Sacci attributed the March decline largely to external pressures linked to the ongoing conflict in the Middle East, which has contributed to increased volatility in key economic indicators.

“Between February and March 2026 (month-on-month) the decline in the BCI was mainly the result of a more volatile and weaker rand exchange rate, lower share prices on the JSE, the lower global price of precious metals, and decreased volumes of merchandise imports,” said Sacci.

The Chamber added that these developments were primarily driven by exogenous shocks stemming from the war in the Middle East, particularly its impact on global energy markets.

However, some positive factors helped cushion the overall decline. Increased new vehicle sales, a rise in overseas tourism, and lower inflation provided support to business sentiment during the month.

On a year-on-year basis, Sacci highlighted several contributors to improved confidence, including stronger inbound tourism, higher precious metal prices, increased vehicle sales, and gains in JSE all-share prices.

At the same time, the organisation flagged ongoing risks facing businesses in 2026, including weaker foreign trade volumes, subdued retail activity, higher energy costs, sluggish manufacturing output, and declining real values of building plans approved.

Sacci said the global economy in March was significantly affected by the Middle East conflict, particularly through its impact on crude oil supply and pricing. While South Africa has been somewhat cushioned by elevated precious metal prices and a relatively resilient rand, the broader economic effects remain a concern.

The Chamber said that the exceptional increase in business confidence towards the year-end in 2025 and into the 1st quarter of 2026 presents an important opportunity to convert positive business sentiment into real economic activity.

“South Africa is in the fortunate situation that its business sentiment is to some degree hedged against unique negative events. This benefit may however create a false impression where the real economy shows signs of stagnation,” it said.

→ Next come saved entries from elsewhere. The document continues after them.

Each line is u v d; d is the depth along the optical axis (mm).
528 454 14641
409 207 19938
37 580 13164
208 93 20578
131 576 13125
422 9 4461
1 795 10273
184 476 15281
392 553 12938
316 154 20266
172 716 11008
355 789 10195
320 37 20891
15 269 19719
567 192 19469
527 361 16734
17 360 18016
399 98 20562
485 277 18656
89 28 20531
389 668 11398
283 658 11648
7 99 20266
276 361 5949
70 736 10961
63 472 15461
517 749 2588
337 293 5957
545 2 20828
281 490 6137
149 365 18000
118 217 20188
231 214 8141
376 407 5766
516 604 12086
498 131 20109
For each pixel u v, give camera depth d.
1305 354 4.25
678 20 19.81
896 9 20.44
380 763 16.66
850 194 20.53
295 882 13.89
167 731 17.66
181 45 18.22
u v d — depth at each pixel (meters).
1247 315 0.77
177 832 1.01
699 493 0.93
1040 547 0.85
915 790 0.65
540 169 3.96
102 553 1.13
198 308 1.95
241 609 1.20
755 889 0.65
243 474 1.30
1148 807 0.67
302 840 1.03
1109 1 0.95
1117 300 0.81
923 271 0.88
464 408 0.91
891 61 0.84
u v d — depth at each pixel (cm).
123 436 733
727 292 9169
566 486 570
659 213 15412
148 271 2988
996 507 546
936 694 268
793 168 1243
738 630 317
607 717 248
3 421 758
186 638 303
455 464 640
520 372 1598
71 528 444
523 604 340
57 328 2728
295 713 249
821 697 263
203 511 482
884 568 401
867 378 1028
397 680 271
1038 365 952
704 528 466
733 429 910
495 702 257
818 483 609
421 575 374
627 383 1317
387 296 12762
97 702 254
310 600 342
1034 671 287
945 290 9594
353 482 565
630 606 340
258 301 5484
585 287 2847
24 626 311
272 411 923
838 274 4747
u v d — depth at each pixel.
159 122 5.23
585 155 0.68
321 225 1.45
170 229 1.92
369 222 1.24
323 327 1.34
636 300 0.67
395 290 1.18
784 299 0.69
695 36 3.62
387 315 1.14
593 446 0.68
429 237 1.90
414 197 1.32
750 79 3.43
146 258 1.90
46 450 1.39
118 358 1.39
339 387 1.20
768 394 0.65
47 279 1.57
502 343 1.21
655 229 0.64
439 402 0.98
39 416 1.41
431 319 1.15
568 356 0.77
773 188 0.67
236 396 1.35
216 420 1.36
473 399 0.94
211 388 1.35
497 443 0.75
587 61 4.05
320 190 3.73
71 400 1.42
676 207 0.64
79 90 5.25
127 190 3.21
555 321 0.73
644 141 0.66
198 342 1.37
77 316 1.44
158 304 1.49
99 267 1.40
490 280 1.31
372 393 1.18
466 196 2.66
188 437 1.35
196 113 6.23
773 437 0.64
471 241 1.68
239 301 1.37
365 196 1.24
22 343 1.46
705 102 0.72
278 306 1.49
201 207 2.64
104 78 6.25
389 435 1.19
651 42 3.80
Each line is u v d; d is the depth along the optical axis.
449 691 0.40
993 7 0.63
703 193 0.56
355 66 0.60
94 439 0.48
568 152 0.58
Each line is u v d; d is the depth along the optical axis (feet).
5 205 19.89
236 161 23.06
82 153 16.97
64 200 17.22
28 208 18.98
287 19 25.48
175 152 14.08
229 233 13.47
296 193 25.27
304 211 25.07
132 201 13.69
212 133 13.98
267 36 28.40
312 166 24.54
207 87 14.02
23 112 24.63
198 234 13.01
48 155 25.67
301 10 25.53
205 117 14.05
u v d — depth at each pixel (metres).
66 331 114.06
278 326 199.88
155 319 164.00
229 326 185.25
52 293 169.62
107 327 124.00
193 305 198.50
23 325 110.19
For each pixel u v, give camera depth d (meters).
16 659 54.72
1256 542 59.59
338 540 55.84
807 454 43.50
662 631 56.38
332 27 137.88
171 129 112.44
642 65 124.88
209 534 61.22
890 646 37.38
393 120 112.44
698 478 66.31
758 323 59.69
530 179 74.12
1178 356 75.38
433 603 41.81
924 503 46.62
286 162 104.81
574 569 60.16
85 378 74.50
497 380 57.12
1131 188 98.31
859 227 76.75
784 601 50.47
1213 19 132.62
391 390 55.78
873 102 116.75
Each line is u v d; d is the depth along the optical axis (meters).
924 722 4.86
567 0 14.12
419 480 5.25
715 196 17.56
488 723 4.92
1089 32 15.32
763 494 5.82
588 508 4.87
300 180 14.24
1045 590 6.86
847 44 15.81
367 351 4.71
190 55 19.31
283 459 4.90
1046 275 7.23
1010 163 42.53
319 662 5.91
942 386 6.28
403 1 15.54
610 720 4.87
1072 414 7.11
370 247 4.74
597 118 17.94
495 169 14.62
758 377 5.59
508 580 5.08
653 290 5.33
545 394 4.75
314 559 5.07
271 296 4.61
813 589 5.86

Economists echoed these concerns, noting that the index is beginning to reflect early signs of global economic strain.

Prof Raymond Parsons, economist at the North-West University Business School, said the BCI is capturing the initial negative effects of the global energy crisis linked to the Middle East conflict.

“On the positive side, the initial setback to business sentiment may well be temporary, and the economy nonetheless also has resilience to draw upon in adjusting to current external economic shocks,” he said.

Parsons added that uncertainty around growth and inflation has increased, with future confidence likely to depend on how long the conflict persists, potential interest rate decisions by the South African Reserve Bank, and government interventions to ease cost-of-living pressures.

“It will also be influenced by whatever supportive measures are introduced by the recently appointed Ministerial task team to mitigate the negative impact on the cost of living, fuel and food security.”

Professor Waldo Krugell, a North West University Business School economist, said the latest data represents some of the first clear signs of negative global developments feeding into domestic indicators.

“The impact of the US and Israel's war with Iran first hit the exchange rate, JSE and oil prices and that shows in the index,” Krugell said.

“The second-round impacts on the cost of imported products and inflation in South Africa more broadly, are still in the pipeline. It shows that we cannot escape the consequences of global events.”

Meanwhile, Unisa economist Dr Eliphas Ndou warned that weakening confidence could undermine recent macroeconomic gains.

“The index will remain susceptible and increasingly sensitive to uncertainty linked to oil price developments in the Middle East, marginal inflationary pressure and a weaker exchange rate,” Ndou said.

“The index, as a leading indicator of economic activity, points to an impending slowdown in economic growth.”